WHAT NEEDS TO BE DONE: Please recast the entries below as a Markdown table with two columns, Row and Line, putting a row number and the line in each row and leaving out blank lines. Cover only the lines from the start of the entries up to and including the line with "5: (242, 327)".
══════
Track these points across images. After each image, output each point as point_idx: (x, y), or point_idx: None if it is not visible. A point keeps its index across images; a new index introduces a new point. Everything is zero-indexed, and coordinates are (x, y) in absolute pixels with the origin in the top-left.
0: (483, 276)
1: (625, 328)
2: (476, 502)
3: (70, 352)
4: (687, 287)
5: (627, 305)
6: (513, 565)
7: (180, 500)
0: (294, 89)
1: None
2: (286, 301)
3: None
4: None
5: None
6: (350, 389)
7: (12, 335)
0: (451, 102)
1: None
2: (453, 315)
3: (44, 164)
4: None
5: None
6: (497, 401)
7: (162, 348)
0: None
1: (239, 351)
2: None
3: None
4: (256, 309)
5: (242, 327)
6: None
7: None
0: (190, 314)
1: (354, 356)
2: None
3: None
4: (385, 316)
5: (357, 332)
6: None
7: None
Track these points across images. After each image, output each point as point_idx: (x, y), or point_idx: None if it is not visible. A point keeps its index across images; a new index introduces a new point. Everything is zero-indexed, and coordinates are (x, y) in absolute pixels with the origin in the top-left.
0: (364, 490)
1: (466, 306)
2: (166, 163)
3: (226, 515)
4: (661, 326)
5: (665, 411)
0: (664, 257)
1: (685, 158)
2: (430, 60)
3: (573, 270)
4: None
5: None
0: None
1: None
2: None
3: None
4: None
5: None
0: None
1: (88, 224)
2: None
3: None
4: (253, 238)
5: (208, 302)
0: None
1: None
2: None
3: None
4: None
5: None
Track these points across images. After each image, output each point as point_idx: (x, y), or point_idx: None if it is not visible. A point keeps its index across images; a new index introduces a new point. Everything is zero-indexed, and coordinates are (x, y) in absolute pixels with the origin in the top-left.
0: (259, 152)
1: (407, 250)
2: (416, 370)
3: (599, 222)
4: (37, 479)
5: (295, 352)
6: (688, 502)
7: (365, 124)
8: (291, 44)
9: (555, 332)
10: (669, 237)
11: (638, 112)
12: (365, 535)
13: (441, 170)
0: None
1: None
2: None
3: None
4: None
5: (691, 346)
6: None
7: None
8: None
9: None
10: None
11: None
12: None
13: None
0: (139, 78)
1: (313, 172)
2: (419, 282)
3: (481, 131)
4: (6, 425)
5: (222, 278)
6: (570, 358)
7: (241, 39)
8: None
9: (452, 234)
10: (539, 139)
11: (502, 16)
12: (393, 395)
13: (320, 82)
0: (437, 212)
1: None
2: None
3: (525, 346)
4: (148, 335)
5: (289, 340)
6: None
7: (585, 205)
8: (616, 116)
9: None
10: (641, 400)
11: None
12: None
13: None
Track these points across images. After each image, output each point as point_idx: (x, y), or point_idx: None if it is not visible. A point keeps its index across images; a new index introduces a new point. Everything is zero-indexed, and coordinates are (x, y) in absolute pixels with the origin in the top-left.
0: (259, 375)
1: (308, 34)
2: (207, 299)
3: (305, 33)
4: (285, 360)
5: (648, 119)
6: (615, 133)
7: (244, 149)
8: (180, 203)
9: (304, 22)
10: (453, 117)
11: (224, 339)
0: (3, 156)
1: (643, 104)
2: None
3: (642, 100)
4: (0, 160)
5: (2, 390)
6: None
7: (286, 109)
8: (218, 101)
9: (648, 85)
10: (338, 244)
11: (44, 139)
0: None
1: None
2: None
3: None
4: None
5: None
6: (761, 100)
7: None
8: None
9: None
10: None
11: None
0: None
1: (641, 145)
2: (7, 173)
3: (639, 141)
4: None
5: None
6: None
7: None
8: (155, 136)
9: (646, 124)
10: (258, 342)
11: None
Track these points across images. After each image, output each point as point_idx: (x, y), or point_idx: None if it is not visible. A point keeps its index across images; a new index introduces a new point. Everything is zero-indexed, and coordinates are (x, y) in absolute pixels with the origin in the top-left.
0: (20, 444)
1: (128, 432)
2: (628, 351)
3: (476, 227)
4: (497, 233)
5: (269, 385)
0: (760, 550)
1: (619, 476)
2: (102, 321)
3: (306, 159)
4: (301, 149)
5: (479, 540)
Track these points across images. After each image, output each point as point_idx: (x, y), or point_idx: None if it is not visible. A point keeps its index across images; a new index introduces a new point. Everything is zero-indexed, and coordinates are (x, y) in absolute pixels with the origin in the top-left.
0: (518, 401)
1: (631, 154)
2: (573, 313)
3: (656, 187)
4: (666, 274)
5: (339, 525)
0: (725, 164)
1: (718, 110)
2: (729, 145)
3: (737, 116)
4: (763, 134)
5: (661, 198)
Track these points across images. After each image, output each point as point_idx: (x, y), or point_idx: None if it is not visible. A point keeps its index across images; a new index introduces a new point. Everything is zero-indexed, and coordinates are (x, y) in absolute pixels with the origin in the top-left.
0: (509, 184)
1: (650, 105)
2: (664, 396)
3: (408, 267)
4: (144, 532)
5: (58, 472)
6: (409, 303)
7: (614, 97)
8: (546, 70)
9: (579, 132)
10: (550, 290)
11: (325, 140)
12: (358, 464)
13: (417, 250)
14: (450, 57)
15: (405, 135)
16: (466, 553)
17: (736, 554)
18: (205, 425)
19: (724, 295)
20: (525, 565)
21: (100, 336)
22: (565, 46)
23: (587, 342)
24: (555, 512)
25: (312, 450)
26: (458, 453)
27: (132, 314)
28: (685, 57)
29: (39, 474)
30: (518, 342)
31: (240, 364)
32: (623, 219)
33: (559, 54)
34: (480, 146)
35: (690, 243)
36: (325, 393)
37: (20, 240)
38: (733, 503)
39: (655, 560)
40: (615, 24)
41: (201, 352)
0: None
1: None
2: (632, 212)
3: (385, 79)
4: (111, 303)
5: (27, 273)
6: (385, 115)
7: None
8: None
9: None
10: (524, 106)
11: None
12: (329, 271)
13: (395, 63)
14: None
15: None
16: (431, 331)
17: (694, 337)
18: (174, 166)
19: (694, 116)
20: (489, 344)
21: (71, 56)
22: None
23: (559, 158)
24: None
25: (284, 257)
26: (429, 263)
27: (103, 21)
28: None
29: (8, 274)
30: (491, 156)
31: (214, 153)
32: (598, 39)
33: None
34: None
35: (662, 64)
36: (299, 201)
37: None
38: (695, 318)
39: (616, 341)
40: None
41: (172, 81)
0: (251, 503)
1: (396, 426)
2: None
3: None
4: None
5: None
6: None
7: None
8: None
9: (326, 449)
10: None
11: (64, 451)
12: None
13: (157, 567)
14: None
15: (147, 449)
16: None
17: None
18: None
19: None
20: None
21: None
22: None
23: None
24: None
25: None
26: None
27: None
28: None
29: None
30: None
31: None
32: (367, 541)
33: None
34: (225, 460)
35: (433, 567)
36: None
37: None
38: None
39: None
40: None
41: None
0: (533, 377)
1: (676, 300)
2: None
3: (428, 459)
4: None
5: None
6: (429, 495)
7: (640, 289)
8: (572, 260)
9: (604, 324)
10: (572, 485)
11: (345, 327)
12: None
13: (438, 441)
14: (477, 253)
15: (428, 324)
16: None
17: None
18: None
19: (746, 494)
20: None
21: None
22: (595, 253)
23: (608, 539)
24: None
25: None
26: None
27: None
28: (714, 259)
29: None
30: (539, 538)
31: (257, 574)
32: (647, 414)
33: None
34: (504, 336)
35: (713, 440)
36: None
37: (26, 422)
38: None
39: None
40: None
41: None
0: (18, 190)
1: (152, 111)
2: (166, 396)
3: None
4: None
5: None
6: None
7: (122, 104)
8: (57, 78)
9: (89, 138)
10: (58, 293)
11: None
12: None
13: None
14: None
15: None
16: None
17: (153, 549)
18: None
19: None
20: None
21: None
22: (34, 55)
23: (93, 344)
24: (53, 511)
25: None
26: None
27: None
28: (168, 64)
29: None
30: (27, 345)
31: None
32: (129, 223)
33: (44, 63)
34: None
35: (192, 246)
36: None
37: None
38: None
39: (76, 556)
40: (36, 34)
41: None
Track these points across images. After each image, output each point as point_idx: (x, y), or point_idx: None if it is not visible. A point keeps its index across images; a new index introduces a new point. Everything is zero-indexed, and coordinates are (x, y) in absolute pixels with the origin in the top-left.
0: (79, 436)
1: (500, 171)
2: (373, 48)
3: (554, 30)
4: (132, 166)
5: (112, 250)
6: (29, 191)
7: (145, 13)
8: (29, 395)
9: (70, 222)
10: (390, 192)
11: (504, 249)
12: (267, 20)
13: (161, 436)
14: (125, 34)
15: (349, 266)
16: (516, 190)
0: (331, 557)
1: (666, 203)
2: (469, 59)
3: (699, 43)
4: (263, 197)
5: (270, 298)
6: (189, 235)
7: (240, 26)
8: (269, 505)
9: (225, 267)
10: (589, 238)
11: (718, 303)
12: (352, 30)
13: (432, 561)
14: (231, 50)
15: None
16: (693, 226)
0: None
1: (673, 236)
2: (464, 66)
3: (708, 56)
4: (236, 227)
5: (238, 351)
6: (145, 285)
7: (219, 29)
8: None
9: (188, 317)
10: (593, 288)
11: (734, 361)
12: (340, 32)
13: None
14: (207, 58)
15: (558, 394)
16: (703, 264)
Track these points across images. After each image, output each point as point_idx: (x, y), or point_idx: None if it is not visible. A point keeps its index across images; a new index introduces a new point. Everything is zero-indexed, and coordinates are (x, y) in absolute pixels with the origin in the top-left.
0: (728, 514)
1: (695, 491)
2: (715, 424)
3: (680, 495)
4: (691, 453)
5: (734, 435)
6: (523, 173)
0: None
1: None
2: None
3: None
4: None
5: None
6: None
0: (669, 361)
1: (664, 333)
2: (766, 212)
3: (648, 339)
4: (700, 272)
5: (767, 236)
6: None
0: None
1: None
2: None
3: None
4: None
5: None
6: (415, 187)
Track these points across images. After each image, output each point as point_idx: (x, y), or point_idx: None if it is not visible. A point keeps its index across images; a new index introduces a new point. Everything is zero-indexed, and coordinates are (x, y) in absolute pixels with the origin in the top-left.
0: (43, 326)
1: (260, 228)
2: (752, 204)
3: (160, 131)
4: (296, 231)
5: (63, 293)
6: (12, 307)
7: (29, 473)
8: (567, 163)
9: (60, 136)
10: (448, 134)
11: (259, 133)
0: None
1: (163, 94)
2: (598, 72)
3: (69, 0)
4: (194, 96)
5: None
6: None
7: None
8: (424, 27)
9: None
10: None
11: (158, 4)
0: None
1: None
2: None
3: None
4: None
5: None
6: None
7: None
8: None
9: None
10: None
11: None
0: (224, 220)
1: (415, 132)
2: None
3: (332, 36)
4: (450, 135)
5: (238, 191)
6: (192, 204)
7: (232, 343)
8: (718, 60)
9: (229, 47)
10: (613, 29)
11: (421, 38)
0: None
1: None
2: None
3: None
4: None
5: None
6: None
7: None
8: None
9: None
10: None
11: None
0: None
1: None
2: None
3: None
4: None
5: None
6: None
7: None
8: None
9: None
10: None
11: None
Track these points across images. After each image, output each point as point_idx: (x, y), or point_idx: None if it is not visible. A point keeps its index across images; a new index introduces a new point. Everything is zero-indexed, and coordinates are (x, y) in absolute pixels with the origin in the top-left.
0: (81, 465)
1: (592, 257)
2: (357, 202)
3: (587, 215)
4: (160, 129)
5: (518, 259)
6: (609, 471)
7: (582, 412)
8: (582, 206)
══════
THE RESPONSE:
| Row | Line |
|---|---|
| 1 | Track these points across images. After each image, output each point as point_idx: (x, y), or point_idx: None if it is not visible. A point keeps its index across images; a new index introduces a new point. Everything is zero-indexed, and coordinates are (x, y) in absolute pixels with the origin in the top-left. |
| 2 | 0: (483, 276) |
| 3 | 1: (625, 328) |
| 4 | 2: (476, 502) |
| 5 | 3: (70, 352) |
| 6 | 4: (687, 287) |
| 7 | 5: (627, 305) |
| 8 | 6: (513, 565) |
| 9 | 7: (180, 500) |
| 10 | 0: (294, 89) |
| 11 | 1: None |
| 12 | 2: (286, 301) |
| 13 | 3: None |
| 14 | 4: None |
| 15 | 5: None |
| 16 | 6: (350, 389) |
| 17 | 7: (12, 335) |
| 18 | 0: (451, 102) |
| 19 | 1: None |
| 20 | 2: (453, 315) |
| 21 | 3: (44, 164) |
| 22 | 4: None |
| 23 | 5: None |
| 24 | 6: (497, 401) |
| 25 | 7: (162, 348) |
| 26 | 0: None |
| 27 | 1: (239, 351) |
| 28 | 2: None |
| 29 | 3: None |
| 30 | 4: (256, 309) |
| 31 | 5: (242, 327) |